- Tugas a -
Menurut kutipan tentang T.S.G. Mulia, jabatan menteri apa yang pernah diduduki Mulia?

- Kutipan -
T.S.G. Mulia: Tokoh Nasionalis Kristen yang Terlupakan

Todung Sutan Gunung Mulia/Buku Menerangi Indonesia dengan Hati dan Akal Budi: Kesaksian dan Pelayanan Todung Sutan Gunung Mulia

Koran Sulindo – Nama Todung Sutan Gunung Mulia kembali terdengar setelah lebih dari 2 tahun buku rintisannya selesai ditulis. Buku tersebut digagas oleh Persekutuan Gereja-Gereja di Indonesia (PGI) sekitar 2 tahun lalu.

PGI tentu saja punya alasan yang kuat untuk menuliskan jejak Mulia di negeri ini. Sebab, Mulia merupakan pendiri sekaligus Ketua Umum PGI pertama yang berdiri pada 1950. Dan tidak lama lagi – tepatnya 25 Mei – PGI akan memperingati hari jadinya itu.

Kendati menjadi pendiri sekaligus Ketua Umum PGI yang pertama tak lalu Mulia dikenal di kalangan Kristen. Nama Mulia seolah-olah tenggelam dalam perjalanan waktu. Ia dilupakan dengan segala warisannya yang masih bisa kita lihat hingga hari ini.

Dengan demikian, wajar pula nama Mulia tak tercatat dan tidak dikenal dalam sejarah pergerakan nasional. Padahal, kiprahnya telah merentang panjang sejak sebelum dan setelah kemerdekaan nasional RI. Ia bahkan pernah menduduki jabatan sebagai Menteri Pendidikan dalam Kabinet Sjahrir I.

- Isi Kumpulan Data -
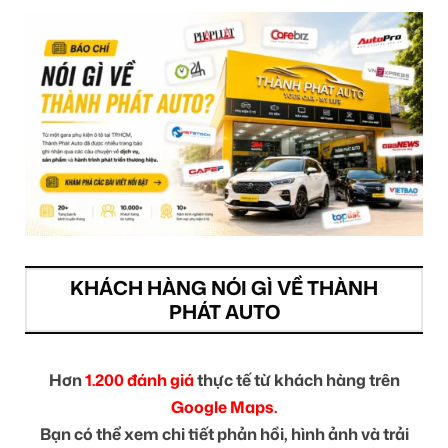
KHÁCH HÀNG NÓI GÌ VỀ THÀNH
PHÁT AUTO
Hơn
1.200 đánh giá
thực tế từ khách hàng trên
Google Maps.
Bạn có thể xem chi tiết phản hồi, hình ảnh và trải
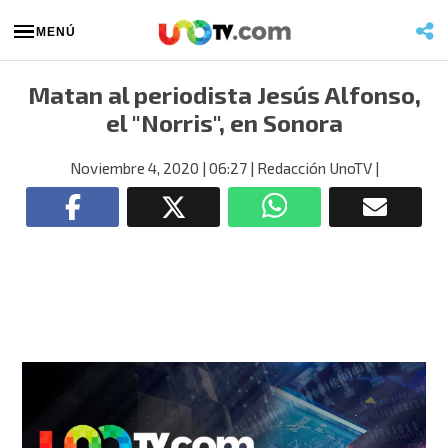
MENÚ
Matan al periodista Jesús Alfonso,
el "Norris", en Sonora
Noviembre 4, 2020
| 06:27
| Redacción UnoTV
|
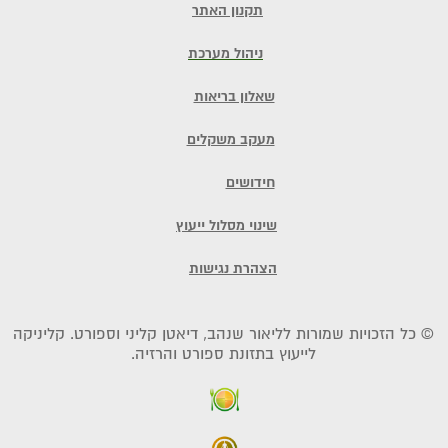
תקנון האתר
ניהול מערכת
שאלון בריאות
מעקב משקלים
חידושים
שינוי מסלול ייעוץ
הצהרת נגישות
© כל הזכויות שמורות לליאור שנהב, דיאטן קליני וספורט. קליניקה
לייעוץ בתזונת ספורט והרזיה.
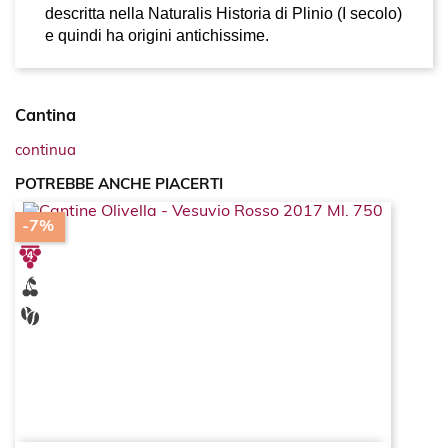
descritta nella Naturalis Historia di Plinio (I secolo)
e quindi ha origini antichissime.
Cantina
continua
POTREBBE ANCHE PIACERTI
-7%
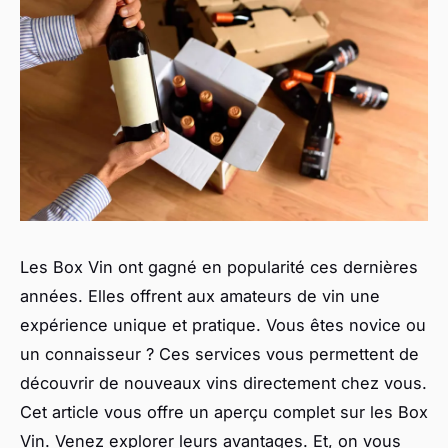
Les Box Vin ont gagné en popularité ces dernières
années. Elles offrent aux amateurs de vin une
expérience unique et pratique. Vous êtes novice ou
un connaisseur ? Ces services vous permettent de
découvrir de nouveaux vins directement chez vous.
Cet article vous offre un aperçu complet sur les Box
Vin. Venez explorer leurs avantages. Et, on vous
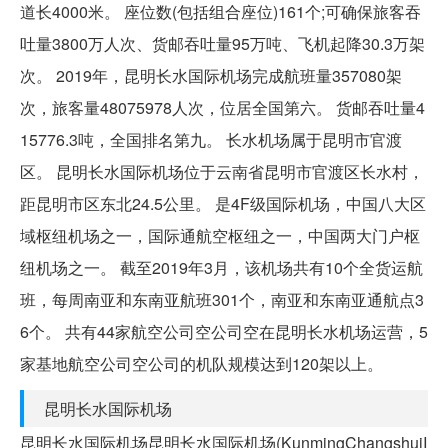
道长4000米。 座位数(包括组合座位)161个;可确保旅客吞
吐量3800万人次、货邮吞吐量95万吨、飞机起降30.3万架
次。 2019年，昆明长水国际机场完成航班量357080架
次，旅客量48075978人次，位居全国第六。 货邮吞吐量4
15776.3吨，全国排名第九。 长水机场属于昆明市官渡
区。 昆明长水国际机场位于云南省昆明市官渡区长水村，
距昆明市区东北24.5公里。 是4F级国际机场，中国八大区
域枢纽机场之一，国际通航空枢纽之一，中国两大门户枢
纽机场之一。 截至2019年3月，该机场共有10个全货运航
班，每周南亚和东南亚航班301个，南亚和东南亚通航点3
6个。 共有44家航空公司空公司空在昆明长水机场运营，5
家基地航空公司空公司的机队规模达到120架以上。
昆明长水国际机场
昆明长水国际机场昆明长水国际机场(KunmingChangshuiI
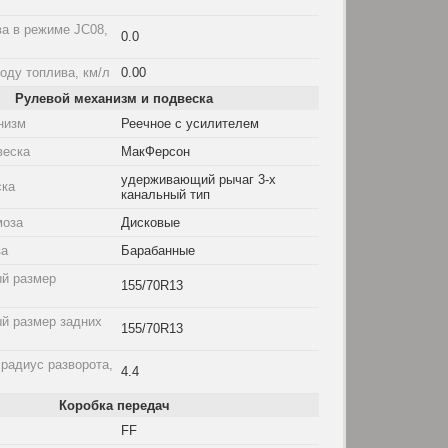
а в режиме JC08,
0.0
оду топлива, км/л
0.00
Рулевой механизм и подвеска
низм
Реечное с усилителем
веска
МакФерсон
удерживающий рычаг 3-х
ска
канальный тип
моза
Дисковые
за
Барабанные
й размер
155/70R13
й размер задних
155/70R13
радиус разворота,
4.4
Коробка передач
FF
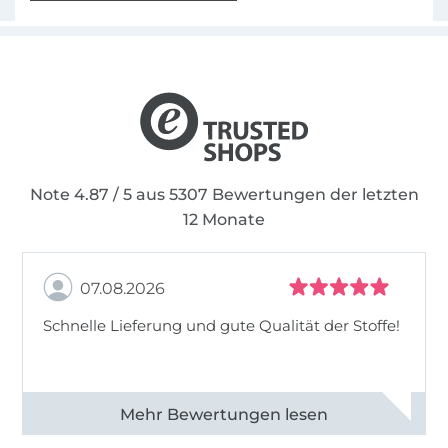
Note 4.87 / 5 aus 5307 Bewertungen der letzten
12 Monate
07.08.2026
Schnelle Lieferung und gute Qualität der Stoffe!
Alle 82968 Bewertungen ansehen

- Tugas b -
Ubah baris-baris entri, mulai dari baris yang memuat "descritta nella Naturalis" sampai dengan baris terakhir entri, menjadi daftar bernomor tanpa baris kosong. Jangan sertakan gambar dalam jawaban.

- Hasil a -
Menteri Pendidikan dalam Kabinet Sjahrir I.

- Hasil b -
1. descritta nella Naturalis Historia di Plinio (I secolo)
2. e quindi ha origini antichissime.
3. Cantina
4. continua
5. POTREBBE ANCHE PIACERTI
6. -7%
7. Les Box Vin ont gagné en popularité ces dernières
8. années. Elles offrent aux amateurs de vin une
9. expérience unique et pratique. Vous êtes novice ou
10. un connaisseur ? Ces services vous permettent de
11. découvrir de nouveaux vins directement chez vous.
12. Cet article vous offre un aperçu complet sur les Box
13. Vin. Venez explorer leurs avantages. Et, on vous
14. 道长4000米。 座位数(包括组合座位)161个;可确保旅客吞
15. 吐量3800万人次、货邮吞吐量95万吨、飞机起降30.3万架
16. 次。 2019年，昆明长水国际机场完成航班量357080架
17. 次，旅客量48075978人次，位居全国第六。 货邮吞吐量4
18. 15776.3吨，全国排名第九。 长水机场属于昆明市官渡
19. 区。 昆明长水国际机场位于云南省昆明市官渡区长水村，
20. 距昆明市区东北24.5公里。 是4F级国际机场，中国八大区
21. 域枢纽机场之一，国际通航空枢纽之一，中国两大门户枢
22. 纽机场之一。 截至2019年3月，该机场共有10个全货运航
23. 班，每周南亚和东南亚航班301个，南亚和东南亚通航点3
24. 6个。 共有44家航空公司空公司空在昆明长水机场运营，5
25. 家基地航空公司空公司的机队规模达到120架以上。
26. 昆明长水国际机场
27. 昆明长水国际机场昆明长水国际机场(KunmingChangshuiI
28. а в режиме JC08,
29. 0.0
30. оду топлива, км/л
31. 0.00
32. Рулевой механизм и подвеска
33. низм
34. Реечное с усилителем
35. веска
36. МакФерсон
37. удерживающий рычаг 3-х
38. ска
39. канальный тип
40. моза
41. Дисковые
42. за
43. Барабанные
44. й размер
45. 155/70R13
46. й размер задних
47. 155/70R13
48. радиус разворота,
49. 4.4
50. Коробка передач
51. FF
52. Note 4.87 / 5 aus 5307 Bewertungen der letzten
53. 12 Monate
54. 07.08.2026
55. Schnelle Lieferung und gute Qualität der Stoffe!
56. Alle 82968 Bewertungen ansehen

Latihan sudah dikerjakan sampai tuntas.